··· Source data

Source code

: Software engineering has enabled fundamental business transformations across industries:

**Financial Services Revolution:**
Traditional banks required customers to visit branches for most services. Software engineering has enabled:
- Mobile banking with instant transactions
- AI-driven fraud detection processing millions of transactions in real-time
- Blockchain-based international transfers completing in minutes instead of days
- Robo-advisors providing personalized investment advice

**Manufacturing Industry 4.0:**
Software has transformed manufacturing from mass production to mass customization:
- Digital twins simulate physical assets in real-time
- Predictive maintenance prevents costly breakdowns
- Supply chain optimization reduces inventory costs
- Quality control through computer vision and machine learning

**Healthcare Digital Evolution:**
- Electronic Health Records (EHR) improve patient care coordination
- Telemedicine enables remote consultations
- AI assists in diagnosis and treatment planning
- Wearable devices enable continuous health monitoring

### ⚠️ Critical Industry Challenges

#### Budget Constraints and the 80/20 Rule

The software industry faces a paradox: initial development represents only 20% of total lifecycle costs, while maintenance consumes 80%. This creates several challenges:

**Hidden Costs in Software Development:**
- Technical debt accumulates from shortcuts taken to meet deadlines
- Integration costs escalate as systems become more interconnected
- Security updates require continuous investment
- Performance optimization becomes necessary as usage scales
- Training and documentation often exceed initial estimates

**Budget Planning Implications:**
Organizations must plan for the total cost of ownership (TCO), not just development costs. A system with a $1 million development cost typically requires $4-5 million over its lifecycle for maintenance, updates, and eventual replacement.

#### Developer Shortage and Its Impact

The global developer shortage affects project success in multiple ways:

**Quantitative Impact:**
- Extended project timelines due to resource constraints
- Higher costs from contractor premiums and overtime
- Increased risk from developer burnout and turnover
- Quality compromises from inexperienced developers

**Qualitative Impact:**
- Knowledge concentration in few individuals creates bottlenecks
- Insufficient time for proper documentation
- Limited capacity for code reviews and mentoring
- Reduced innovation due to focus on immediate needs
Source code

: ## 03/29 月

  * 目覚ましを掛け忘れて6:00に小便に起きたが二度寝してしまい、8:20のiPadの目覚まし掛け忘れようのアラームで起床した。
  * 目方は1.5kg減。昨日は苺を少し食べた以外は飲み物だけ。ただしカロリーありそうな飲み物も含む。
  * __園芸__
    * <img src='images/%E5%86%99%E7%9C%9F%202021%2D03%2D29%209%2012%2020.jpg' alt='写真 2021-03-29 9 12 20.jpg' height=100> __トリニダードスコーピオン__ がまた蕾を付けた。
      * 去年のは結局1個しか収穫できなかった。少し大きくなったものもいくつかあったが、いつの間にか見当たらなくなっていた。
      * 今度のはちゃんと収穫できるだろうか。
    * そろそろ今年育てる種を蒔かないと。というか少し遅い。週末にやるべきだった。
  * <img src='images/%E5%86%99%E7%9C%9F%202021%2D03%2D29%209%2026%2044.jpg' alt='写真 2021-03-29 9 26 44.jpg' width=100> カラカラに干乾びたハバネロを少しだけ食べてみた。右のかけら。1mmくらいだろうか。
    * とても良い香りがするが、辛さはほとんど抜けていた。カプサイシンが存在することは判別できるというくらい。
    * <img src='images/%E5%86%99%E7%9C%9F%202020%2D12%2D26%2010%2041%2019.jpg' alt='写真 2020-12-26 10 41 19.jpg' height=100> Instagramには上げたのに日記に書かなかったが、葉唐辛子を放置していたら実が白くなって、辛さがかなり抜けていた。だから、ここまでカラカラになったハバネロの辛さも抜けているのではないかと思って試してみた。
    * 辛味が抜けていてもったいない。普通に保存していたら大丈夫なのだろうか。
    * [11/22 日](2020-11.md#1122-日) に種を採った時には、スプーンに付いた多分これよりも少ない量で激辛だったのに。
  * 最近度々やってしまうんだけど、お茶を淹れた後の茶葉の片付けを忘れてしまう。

······

Exercise description >> Your task is to output all of the data above word for word.

Finished exercise >>
Source code

: Software engineering has enabled fundamental business transformations across industries:

**Financial Services Revolution:**
Traditional banks required customers to visit branches for most services. Software engineering has enabled:
- Mobile banking with instant transactions
- AI-driven fraud detection processing millions of transactions in real-time
- Blockchain-based international transfers completing in minutes instead of days
- Robo-advisors providing personalized investment advice

**Manufacturing Industry 4.0:**
Software has transformed manufacturing from mass production to mass customization:
- Digital twins simulate physical assets in real-time
- Predictive maintenance prevents costly breakdowns
- Supply chain optimization reduces inventory costs
- Quality control through computer vision and machine learning

**Healthcare Digital Evolution:**
- Electronic Health Records (EHR) improve patient care coordination
- Telemedicine enables remote consultations
- AI assists in diagnosis and treatment planning
- Wearable devices enable continuous health monitoring

### ⚠️ Critical Industry Challenges

#### Budget Constraints and the 80/20 Rule

The software industry faces a paradox: initial development represents only 20% of total lifecycle costs, while maintenance consumes 80%. This creates several challenges:

**Hidden Costs in Software Development:**
- Technical debt accumulates from shortcuts taken to meet deadlines
- Integration costs escalate as systems become more interconnected
- Security updates require continuous investment
- Performance optimization becomes necessary as usage scales
- Training and documentation often exceed initial estimates

**Budget Planning Implications:**
Organizations must plan for the total cost of ownership (TCO), not just development costs. A system with a $1 million development cost typically requires $4-5 million over its lifecycle for maintenance, updates, and eventual replacement.

#### Developer Shortage and Its Impact

The global developer shortage affects project success in multiple ways:

**Quantitative Impact:**
- Extended project timelines due to resource constraints
- Higher costs from contractor premiums and overtime
- Increased risk from developer burnout and turnover
- Quality compromises from inexperienced developers

**Qualitative Impact:**
- Knowledge concentration in few individuals creates bottlenecks
- Insufficient time for proper documentation
- Limited capacity for code reviews and mentoring
- Reduced innovation due to focus on immediate needs
Source code

: ## 03/29 月

  * 目覚ましを掛け忘れて6:00に小便に起きたが二度寝してしまい、8:20のiPadの目覚まし掛け忘れようのアラームで起床した。
  * 目方は1.5kg減。昨日は苺を少し食べた以外は飲み物だけ。ただしカロリーありそうな飲み物も含む。
  * __園芸__
    * <img src='images/%E5%86%99%E7%9C%9F%202021%2D03%2D29%209%2012%2020.jpg' alt='写真 2021-03-29 9 12 20.jpg' height=100> __トリニダードスコーピオン__ がまた蕾を付けた。
      * 去年のは結局1個しか収穫できなかった。少し大きくなったものもいくつかあったが、いつの間にか見当たらなくなっていた。
      * 今度のはちゃんと収穫できるだろうか。
    * そろそろ今年育てる種を蒔かないと。というか少し遅い。週末にやるべきだった。
  * <img src='images/%E5%86%99%E7%9C%9F%202021%2D03%2D29%209%2026%2044.jpg' alt='写真 2021-03-29 9 26 44.jpg' width=100> カラカラに干乾びたハバネロを少しだけ食べてみた。右のかけら。1mmくらいだろうか。
    * とても良い香りがするが、辛さはほとんど抜けていた。カプサイシンが存在することは判別できるというくらい。
    * <img src='images/%E5%86%99%E7%9C%9F%202020%2D12%2D26%2010%2041%2019.jpg' alt='写真 2020-12-26 10 41 19.jpg' height=100> Instagramには上げたのに日記に書かなかったが、葉唐辛子を放置していたら実が白くなって、辛さがかなり抜けていた。だから、ここまでカラカラになったハバネロの辛さも抜けているのではないかと思って試してみた。
    * 辛味が抜けていてもったいない。普通に保存していたら大丈夫なのだろうか。
    * [11/22 日](2020-11.md#1122-日) に種を採った時には、スプーンに付いた多分これよりも少ない量で激辛だったのに。
  * 最近度々やってしまうんだけど、お茶を淹れた後の茶葉の片付けを忘れてしまう。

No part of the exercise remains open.